As a Glastonbury festival regular of 3 years now, REM headlining Friday night was at first just a bonus as far as I was concerned, but soon turned out to be the highlight of the entire 3 day event. At the end of a long, sunny day which featured (amongst others) a dissappointing performance from Blondie, a bland, pretentious performance from Bush, and a volatile, crowd baiting yet highly entertaining performance from Hole, REM took the stage around half past ten.
Backed by a simple yet effective set of flashing neon signs, the synthesiser motif signalling the start of current UK single "Lotus" recieved a suprisingly positive reaction from the crowd (considering how keen the media to shove it down our throats that "Up" isn't apparently selling as well as previous albums), and at once your reviewer found himself pogoing like crazy with the rest of the tens of thousands of people who turned out to watch. Crowd excitement was further heightened by "What's the Frequency, Kenneth?", an in-your-face reminder of just how much REM can "rock" (if you'll pardon the expression!) when they choose to. The band were obviously encouraged by the enthusiasm of crowd after just two such new songs, Mills telling us "damn, we like playing in this country!".

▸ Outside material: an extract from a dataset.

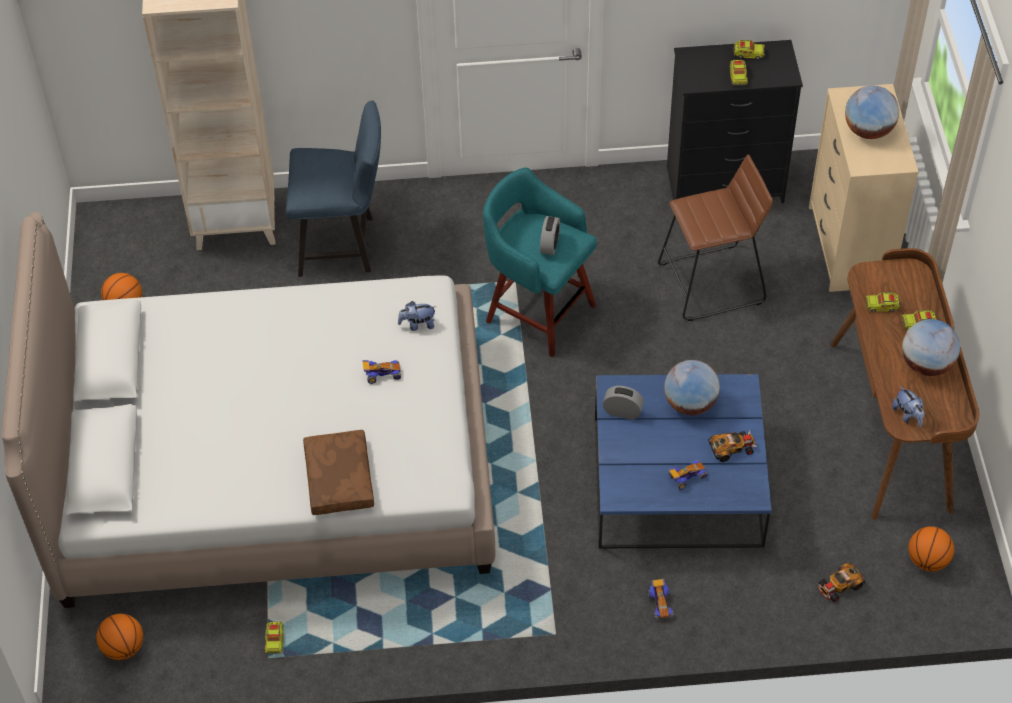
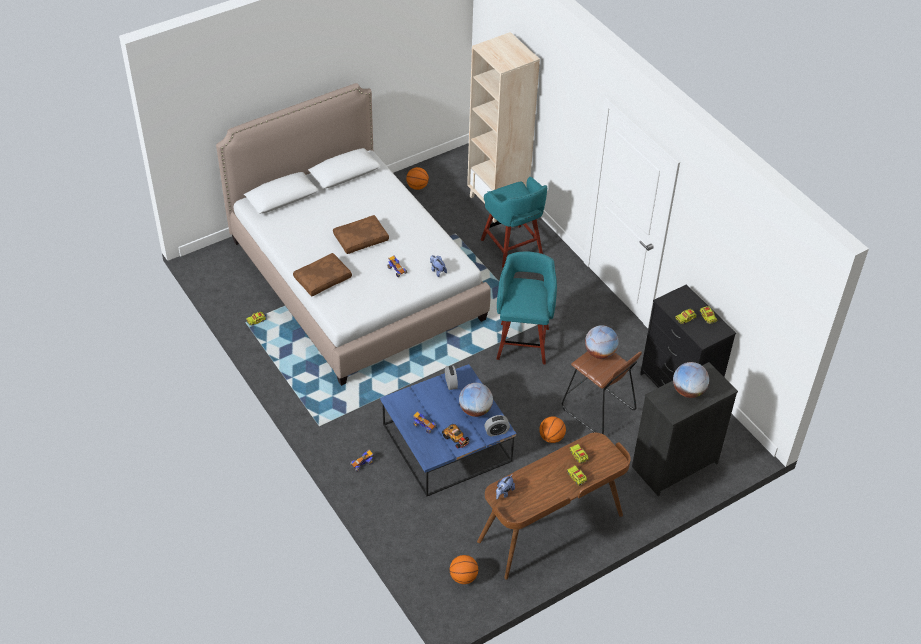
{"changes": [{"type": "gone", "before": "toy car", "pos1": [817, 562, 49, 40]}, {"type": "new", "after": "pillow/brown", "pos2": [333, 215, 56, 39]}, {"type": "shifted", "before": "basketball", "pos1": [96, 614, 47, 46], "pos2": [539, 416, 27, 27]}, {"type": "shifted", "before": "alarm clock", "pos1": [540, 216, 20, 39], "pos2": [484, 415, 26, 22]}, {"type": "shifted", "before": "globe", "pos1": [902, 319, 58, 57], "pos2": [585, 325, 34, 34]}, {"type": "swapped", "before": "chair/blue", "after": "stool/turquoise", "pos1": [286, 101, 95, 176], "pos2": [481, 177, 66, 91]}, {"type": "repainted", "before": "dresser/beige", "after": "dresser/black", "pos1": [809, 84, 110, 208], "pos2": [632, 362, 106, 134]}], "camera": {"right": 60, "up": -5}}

From here on in, the band presented a well balanced selection of old and new songs, with personal highlights being "So Fast So Numb", "Man on the Moon", and "The One I Love", the latter introduced by Stipe as "....technically a crowd pleaser, but we're gonna play it anyway cos we f##king like playing it." Stipe seemed much more enthusiastic to talk to the crowd (an important skill to have to keep audience attention at a large festival, especially Glastonbury) than the last time I saw REM (Monster tour, Milton Keynes Bowl, UK - I took the bus cos I was too young to drive!), and dedicated "The Wake Up Bomb" to Blondie, and "Tongue" to all the women present. He also asked us is we were going to see Patti Smith (playing the following night), and a rare bemused smirk crept across his face as the crowd replied in a unified voice "no!". He proceeded to ask us if he could change our minds, and seemed even more amused when he asked us if we'd "ever seen something real", and bizarrely the majority of the crowd replied "no" (???). Much laughter and cheering was incited when he told us he could "..smell that we are real people" - I mean, it was the first day, how much body odour can an average festival goer acquire ten hours?
I was quite suprised by how well the softer textures of the "Up" songs filled such a large outdoor space, but they seamlessly blended with the older, more familiar material. REM seemed to have lost none of their sound with the departure of Bill Berry, and still seemed more than capable of putting on an excellent show. The singalong highlight of the evening was "Everybody Hurts", but my attempts to participate in the all-too-cliched rock concert act of waving a lighter above my head was marred by a sudden wind.
The Stipe and Mills acoustic encore of "Why Not Smile" was only marred slightly by some very drunk Welshman screaming in my ear "...f##king top band, mate, f##king amazing guitar player" before he (thankfully) ran off into the crowd shouting something about Led Zeppelin (who knows, it was Glastonbury after all!).
After a truly great one and a half hour performance enjoyed by all, the band finished on a highly charge "Its the end of the world as we know it (and I feel fine)", and then they were gone, the masses left to wander back to their tents singing "..I feel fine" in drunken slurs.